Die Nachfrage nach Büchern bleibt groß. Der Bücherkauf lässt sich heute allerdings einfach und bequem vom Schreibtisch aus online erledigen, wodurch die herkömmlichen Buchhandlungen zu kostenlosen Ausstellungsflächen für Online-Buchhändler geworden sind.
"Ich habe Bücher immer beim Buchhändler gekauft. Mit meinen Freunden bin ich oft in die Soho-Filiale von O2 gegangen und habe dort ganze Halbtage zugebracht. Aber jetzt suche ich mir die Bücher online aus, bestelle sie gleich und bekomme sie zu einem günstigeren Preis sogar frei Haus geliefert", sagt Yang Jing, ein Büroangestellter im Beijinger Stadtbezirk Chaoyang.
"Miete und Gehälter machen nun die Hälfte der Betriebskosten für traditionelle Buchhandlungen aus. Online-Geschäfte müssen diese Bürde nicht tragen," meint Lu Jinbo, ein bekannter chinesischer Verleger und Generalmanager von Wan Rong Book.
Forest Song Bookstore, eine der drei größten privaten Buchhandlungen Beijings, musste nach siebzehnjährigem Bestehen im Juli 2011 zeitweilig die Tore schließen.

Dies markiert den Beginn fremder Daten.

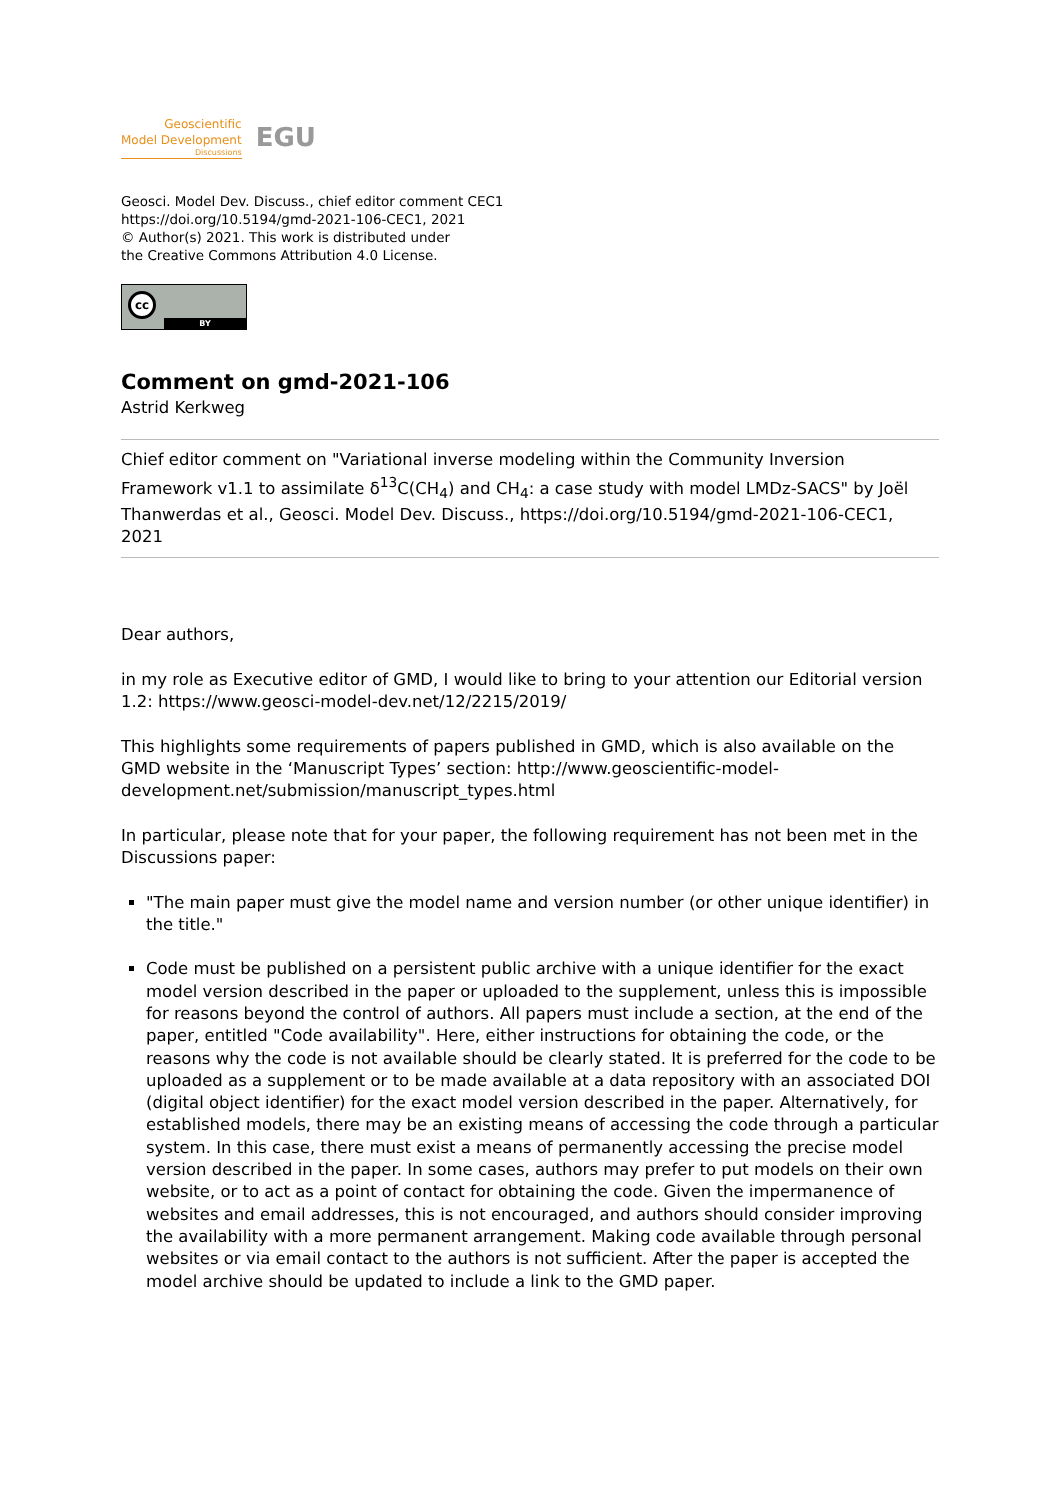Geoscientific
Model Development
Discussions
EGU
Geosci. Model Dev. Discuss., chief editor comment CEC1
https://doi.org/10.5194/gmd-2021-106-CEC1, 2021
© Author(s) 2021. This work is distributed under
the Creative Commons Attribution 4.0 License.
cc
BY
Comment on gmd-2021-106
Astrid Kerkweg
Chief editor comment on "Variational inverse modeling within the Community Inversion Framework v1.1 to assimilate δ<sup>13</sup>C(CH<sub>4</sub>) and CH<sub>4</sub>: a case study with model LMDz-SACS" by Joël Thanwerdas et al., Geosci. Model Dev. Discuss., https://doi.org/10.5194/gmd-2021-106-CEC1, 2021
Dear authors,
in my role as Executive editor of GMD, I would like to bring to your attention our Editorial version 1.2: https://www.geosci-model-dev.net/12/2215/2019/
This highlights some requirements of papers published in GMD, which is also available on the GMD website in the ‘Manuscript Types’ section: http://www.geoscientific-model-development.net/submission/manuscript_types.html
In particular, please note that for your paper, the following requirement has not been met in the Discussions paper:
"The main paper must give the model name and version number (or other unique identifier) in the title."
Code must be published on a persistent public archive with a unique identifier for the exact model version described in the paper or uploaded to the supplement, unless this is impossible for reasons beyond the control of authors. All papers must include a section, at the end of the paper, entitled "Code availability". Here, either instructions for obtaining the code, or the reasons why the code is not available should be clearly stated. It is preferred for the code to be uploaded as a supplement or to be made available at a data repository with an associated DOI (digital object identifier) for the exact model version described in the paper. Alternatively, for established models, there may be an existing means of accessing the code through a particular system. In this case, there must exist a means of permanently accessing the precise model version described in the paper. In some cases, authors may prefer to put models on their own website, or to act as a point of contact for obtaining the code. Given the impermanence of websites and email addresses, this is not encouraged, and authors should consider improving the availability with a more permanent arrangement. Making code available through personal websites or via email contact to the authors is not sufficient. After the paper is accepted the model archive should be updated to include a link to the GMD paper.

Jetzt aber geht es weiter. Geschäftsinhaber Wang Hongbin sagt, dass sich die Ladenmiete auf über 50 000 Yuan (rund 5890 EUR) beläuft, was jenseits der Schmerzgrenze ist. Eine Kombination aus steigenden Mieten und sich verschärfender Konkurrenz durch Online-Anbieter hat seinen Buchladen an den Rand des Ruins gebracht.
Auch Sun Chi vom O2 Sun Bookstore ist nicht optimistisch: "Die Umsätze sind in den letzten vier Jahren von schlecht auf katastrophal abgerutscht. Dieses Jahr allein um 40 Prozent! Es wird langsam schwierig, unsere Angestellten zu bezahlen."
Auf der anderen Seite erobern die Online-Buchanbieter einen immer größeren Marktanteil. Neben Dangdang und Joyo Amazon haben viele weitere Online-Buchhändler die Szene betreten. Ende 2010 kam 360buy dazu. Liu Qiangdong, Geschäftsführer von 360buy, geht für 2011 von einem Umsatz von 500 Millionen Yuan für Bücher, Audio- und Videoprodukte aus.